Bagley nodded. “What made you look for Ms. Derbyshire’s clothes outside the office window?”

“Because they weren’t in the office. MacKenzie had kept her knickers—he’d put them in the bag—but there was no sign of anything else. Then Jess told me she’d heard the window open and close after he put her on the footstool…so I raised the sash and spotted them immediately.”

“And you went through the kitchen to retrieve them?”

“You know I did. You found my bloody footprints.”

“Mmm. And during the time it took for you to go outside and return, Ms. Derbyshire was alone with Mr. MacKenzie?”
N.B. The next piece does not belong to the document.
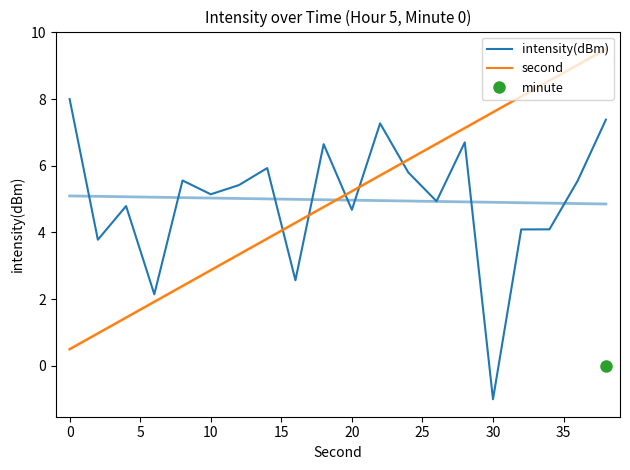

What is the maximum value shown in the chart?

9.5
“Yes,” I said wearily. “We’ve been over this twice already. I ran—you can measure my strides—and when I returned, the only thing that was different was that Jess was sitting in the armchair under the stairs. If you spray it with Luminol I’m sure you’ll get a reaction from the bloodstains on my dressing-gown.”

“You’re very knowledgable about crime scenes, Ms. Burns.”

“I’ve covered a fair number of trials over the years. It’s amazing how much information you pick up from hours of police evidence. You should try it yourself some time.”

It was impossible to provoke him to anything other than displays of polite scepticism, except when it came to MacKenzie’s disappearance. On that subject, his disbelief was total. Yet again, he took me through the sequence of events.

“You say MacKenzie was lying on his side and you could see the duct tape was still firmly in place.”

“Yes.”

“You then handed Ms. Derbyshire her clothes and suggested she have a bath to wash off Bertie’s blood because it was clearly distressing her. She went directly upstairs, and shortly afterwards you heard the water running.”

“Right.”

“You were also distressed by the dog’s blood, so you chose to wash in the kitchen sink before changing into a skirt and T-shirt that were waiting to be ironed in the scullery. And to avoid the blood setting on your stained clothes, you left them soaking in a bleach solution in the sink…because they were ‘whiteish’ and made out of cotton.”

“Yes.”

“Did you expect it to work?”

“Not really, but it seemed worth a try. My wardrobe’s hardly bursting, and it
was
only dog’s blood. The pathologists will prove me right. I’m sure I’ve read somewhere that DNA is still recoverable after a garment’s been washed.”